### Work required:
After locating the line that holds "right eye: (390, 188)", copy that line and all that follow it word for word through the end of the data, with no pictures.

Pose estimation data:
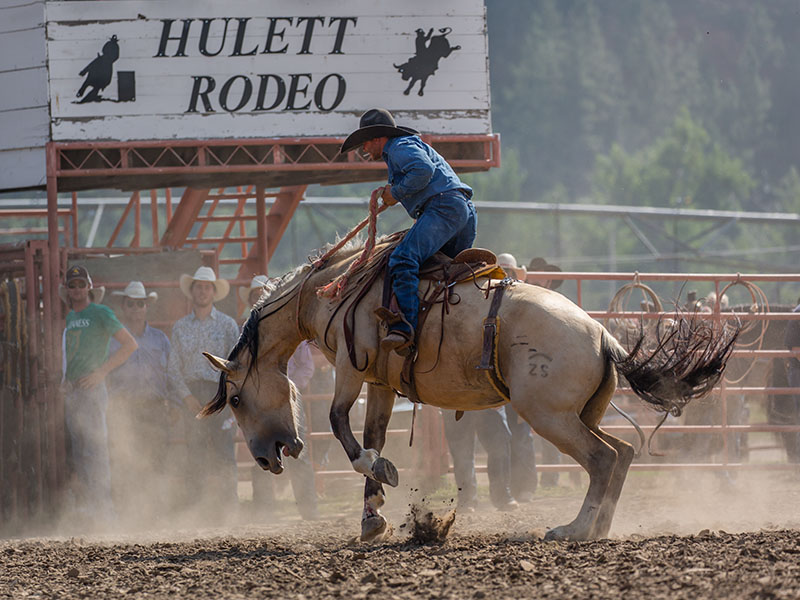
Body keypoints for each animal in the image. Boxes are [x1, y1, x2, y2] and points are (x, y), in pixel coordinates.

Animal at [200, 236, 736, 544]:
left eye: (236, 399)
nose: (265, 459)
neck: (332, 289)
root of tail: (604, 336)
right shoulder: (380, 382)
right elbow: (373, 435)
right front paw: (373, 516)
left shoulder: (352, 366)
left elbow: (338, 423)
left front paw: (379, 477)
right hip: (581, 413)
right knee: (622, 453)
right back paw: (600, 527)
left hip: (550, 416)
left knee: (603, 458)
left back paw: (574, 529)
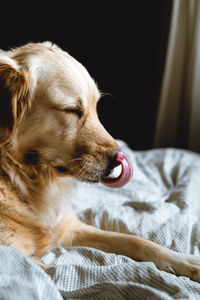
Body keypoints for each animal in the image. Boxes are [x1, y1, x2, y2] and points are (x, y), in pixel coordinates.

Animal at [0, 41, 200, 282]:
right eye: (72, 110)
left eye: (95, 108)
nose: (119, 160)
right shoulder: (17, 257)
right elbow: (56, 274)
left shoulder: (69, 228)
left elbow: (135, 241)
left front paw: (185, 261)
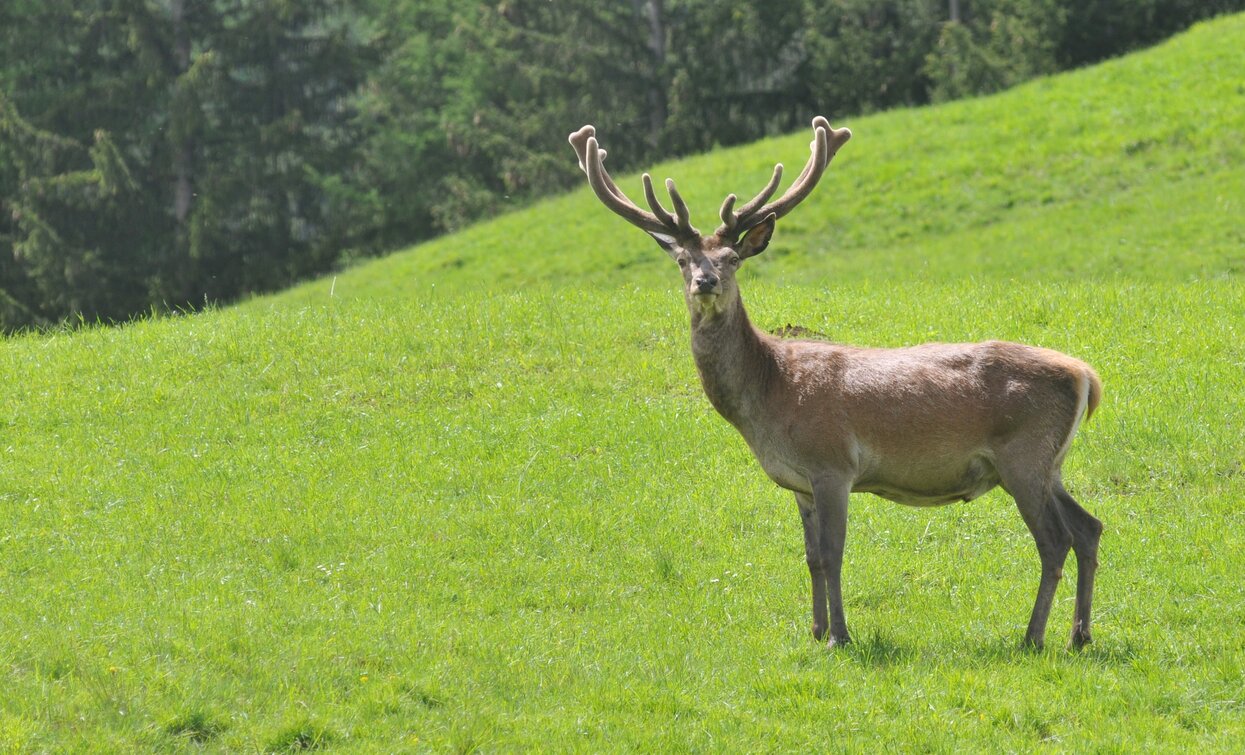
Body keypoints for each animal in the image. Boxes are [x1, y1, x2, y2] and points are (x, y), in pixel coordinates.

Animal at [570, 117, 1105, 652]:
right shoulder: (799, 483)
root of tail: (1086, 376)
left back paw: (1033, 637)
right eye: (683, 260)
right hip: (1050, 463)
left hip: (1023, 454)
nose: (706, 282)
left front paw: (840, 637)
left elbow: (832, 554)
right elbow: (810, 557)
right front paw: (814, 630)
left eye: (731, 258)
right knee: (1089, 526)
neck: (769, 398)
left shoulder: (832, 465)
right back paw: (1079, 635)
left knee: (1055, 540)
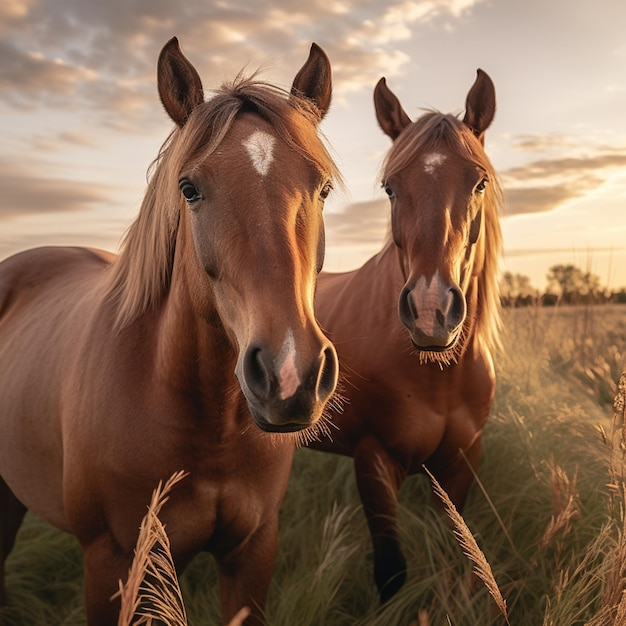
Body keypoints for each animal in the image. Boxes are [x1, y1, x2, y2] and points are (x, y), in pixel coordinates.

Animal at [308, 70, 502, 604]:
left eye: (479, 181)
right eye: (390, 188)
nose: (431, 312)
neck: (437, 375)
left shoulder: (461, 464)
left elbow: (460, 552)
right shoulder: (374, 461)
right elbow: (392, 572)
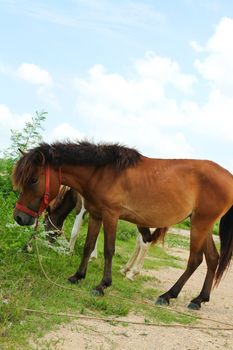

### Answer to the exercise:
right eye: (390, 188)
nose: (431, 312)
neck: (437, 375)
left shoulder: (461, 464)
left elbow: (460, 552)
right shoulder: (374, 461)
right elbow: (392, 572)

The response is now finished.